• _Page excerpt_
- Opening Delimiter -

(1) Despite any other
provision of this Act or another written law or a requirement under a
contract, a long-stay tenant may give to the park operator notice of
termination of the tenant’s interest in an on-site home agreement on the
ground that the tenant or a dependant of the tenant is, during the tenancy
period, likely to be subjected or exposed to family violence.
(2) A notice under
this section must be accompanied by a document, applicable during the tenancy
under the agreement, comprising 1 of the following —
(a) a
DVO;
(b) a
Family Court injunction or an application for a Family Court injunction;
(c) a
copy of a prosecution notice or indictment containing a charge relating to
violence against the long-stay tenant or a court record of a conviction of the
charge;
(d) a
report of family violence, in a form approved by the Commissioner, completed
by a person who has worked with the long-stay tenant and is 1 of the following
—
(i)
a person registered under the Health Practitioner
Regulation National Law (Western Australia) in the medical profession;
(ii)
a person registered under the Health Practitioner
Regulation National Law (Western Australia) in the psychology profession;
(iii)
a social worker as defined in the Mental Health Act 2014
section 4;
(iv)
a police officer;
(v)
a person in charge of a women’s refuge;
(vi)
a prescribed person or class of persons.
(3) The park operator
must not disclose information in a document provided to the park operator
under subsection (2) to another person except in accordance with this Act or
another written law.
Penalty for this subsection: a fine of $5 000.
(4) The park operator
must ensure that information provided to the park operator under subsection
(2) is kept in a secure manner so far as it is reasonably practicable to do
so.
Penalty for this subsection: a fine of $5 000.
(5) If a long-stay
tenant gives notice under this section, the period of notice must be not less
than 7 days before the termination day.

- Closing Delimiter -

• _Instructions to follow_
Rewrite the paragraph of the legal provision above that begins "A notice under this section must be accompanied" as a shorter bulleted list, keeping its main facts. The items that follow are separate material.

• _Provided records_
- Opening Delimiter -

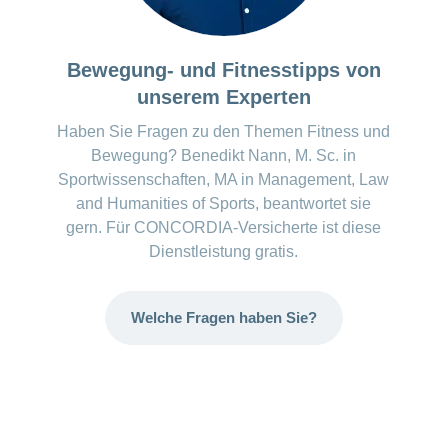
Bewegung- und Fitnesstipps von
unserem Experten
Haben Sie Fragen zu den Themen Fitness und
Bewegung? Benedikt Nann, M. Sc. in
Sportwissenschaften, MA in Management, Law
and Humanities of Sports, beantwortet sie
gern. Für CONCORDIA-Versicherte ist diese
Dienstleistung gratis.
Welche Fragen haben Sie?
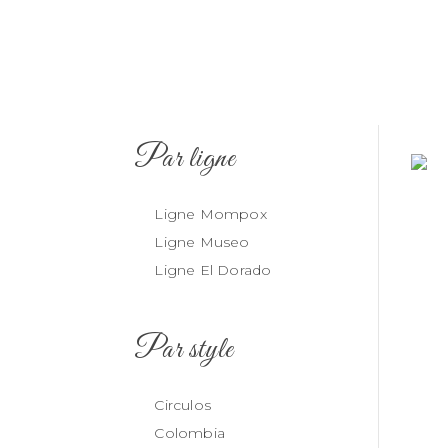
Par ligne
Ligne Mompox
Ligne Museo
Ligne El Dorado
Par style
Circulos
Colombia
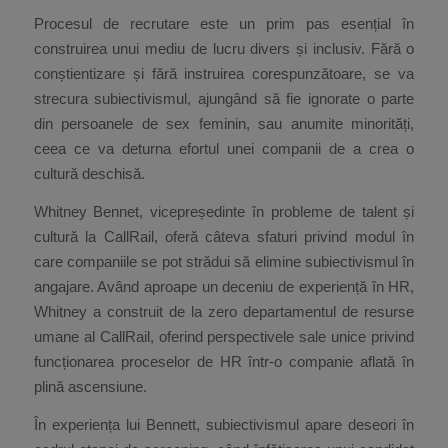
Procesul de recrutare este un prim pas esențial în
construirea unui mediu de lucru divers și inclusiv. Fără o
conștientizare și fără instruirea corespunzătoare, se va
strecura subiectivismul, ajungând să fie ignorate o parte
din persoanele de sex feminin, sau anumite minorități,
ceea ce va deturna efortul unei companii de a crea o
cultură deschisă.
Whitney Bennet, vicepreședinte în probleme de talent și
cultură la CallRail, oferă câteva sfaturi privind modul în
care companiile se pot strădui să elimine subiectivismul în
angajare. Având aproape un deceniu de experiență în HR,
Whitney a construit de la zero departamentul de resurse
umane al CallRail, oferind perspectivele sale unice privind
funcționarea proceselor de HR într-o companie aflată în
plină ascensiune.
În experiența lui Bennett, subiectivismul apare deseori în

- Closing Delimiter -

• _Task answer_
A notice under this section must come with one of these documents, applicable during the tenancy under the agreement:
- a DVO
- a Family Court injunction, or an application for one
- a copy of a prosecution notice or indictment with a charge relating to violence against the long-stay tenant, or a court record of a conviction of that charge
- a report of family violence, in a form approved by the Commissioner, completed by someone who has worked with the long-stay tenant and is one of the following:
  - a person registered in the medical or psychology profession under the Health Practitioner Regulation National Law (Western Australia)
  - a social worker as defined in the Mental Health Act 2014 section 4
  - a police officer
  - a person in charge of a women's refuge
  - a prescribed person or class of persons